(Beginning of Text shown)

Here’s the deal: Since I can’t hear him crying from my bedroom, I set my alarm every 3 hours, at 3am and 6am so I can check on him and make sure he can go outside and do his business. However, he won’t do it. He looks very sleepy and prefers to sleep over anything else. So pretty much he holds it all in all night until 8 am when we’re all awake. Is this something I should worry about? I know that usually dogs can hold it for the months they’re old. He’s almost 3 months old; he should only be able to hold it for 3 hours, not 8.  

Hey, I am not complaining hehe, but I guess we’re just paranoid, we want the best for him and wouldn’t want this to be a (physical) problem later on. 

Thanks


----------



## HollowHeaven (Feb 5, 2012)

*Re: Aussie Puppy – Sleeps through the night without peeing/pooping. Is it OK?*

Call it a blessing.

Some can, some can't. Yours can. Enjoy that sleep!


----------



## jennneuman (Jul 7, 2013)

*Re: Aussie Puppy – Sleeps through the night without peeing/pooping. Is it OK?*

My mini American is three months old and can go from 11pm to 6 am in his crate and he is in our bedroom so I would hear him if he fussed.


----------



## Abbylynn (Jul 7, 2011)

*Re: Aussie Puppy – Sleeps through the night without peeing/pooping. Is it OK?*

Leah Lu was able to go from about 11pm until 6am at 9 weeks old. It is a blessing!


----------



## filippo (Aug 17, 2013)

*Re: Aussie Puppy – Sleeps through the night without peeing/pooping. Is it OK?*

ok then it is a blessing!  i'll take that eheh 

here's a quick video of him trying to eat a book under my bed; he won't be doing it for long though


----------



## Abbylynn (Jul 7, 2011)

*Re: Aussie Puppy – Sleeps through the night without peeing/pooping. Is it OK?*



filippo said:


> ok then it is a blessing!  i'll take that eheh
> 
> here's a quick video of him trying to eat a book under my bed; he won't be doing it for long though


Lol! How familiar is that!?

(End of Text shown)
(Beginning of Data section)

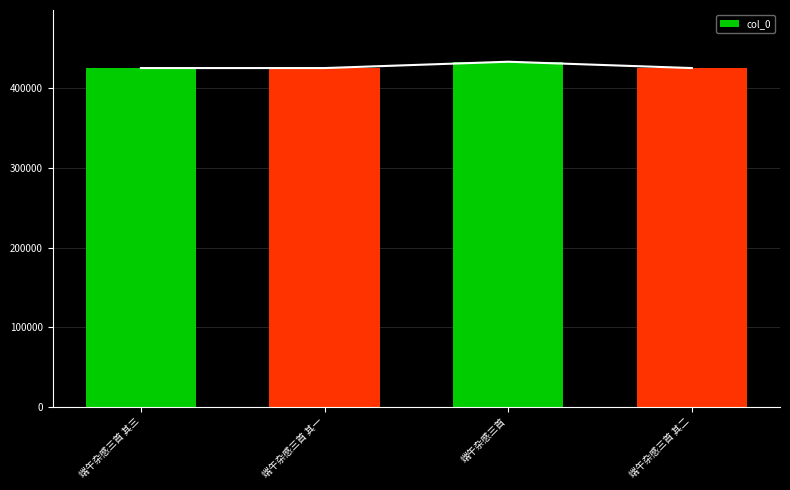

Is it true that the value at 端午杂感三首 其一 is 425694?

True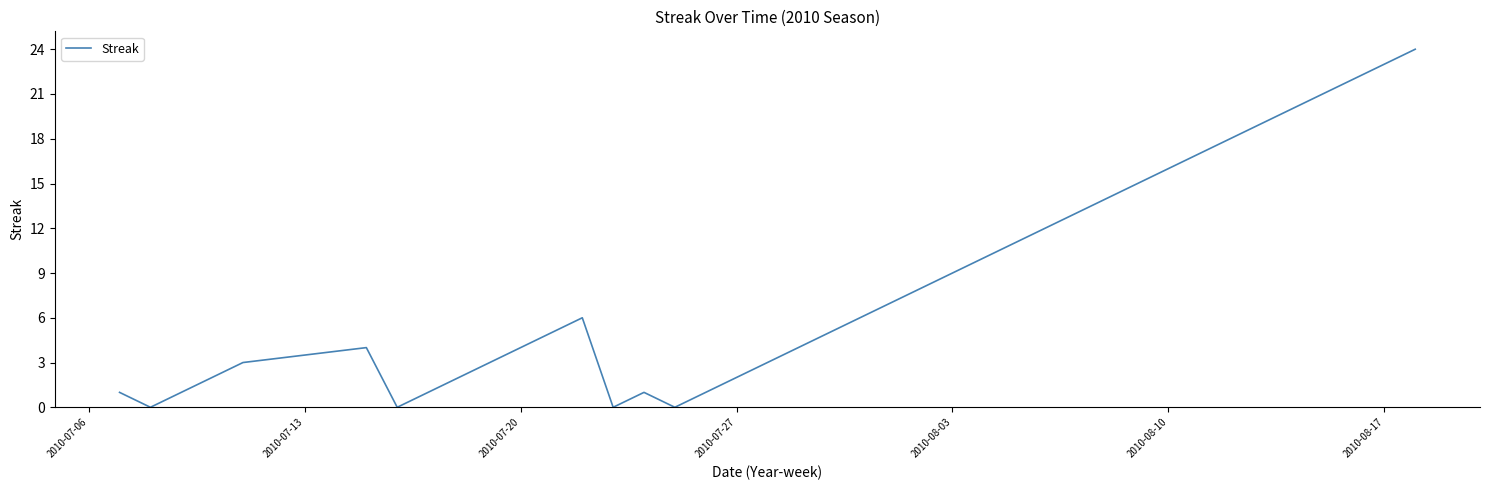

What is the maximum value shown in the chart?

24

(End of Data section)

**Description of the task:** In the Aussie puppy thread, at what age could Leah Lu go from about 11pm until 6am? Draw only on the forum thread about the Aussie puppy; the material plays no part.

**Solution to the exercise:** 9 weeks old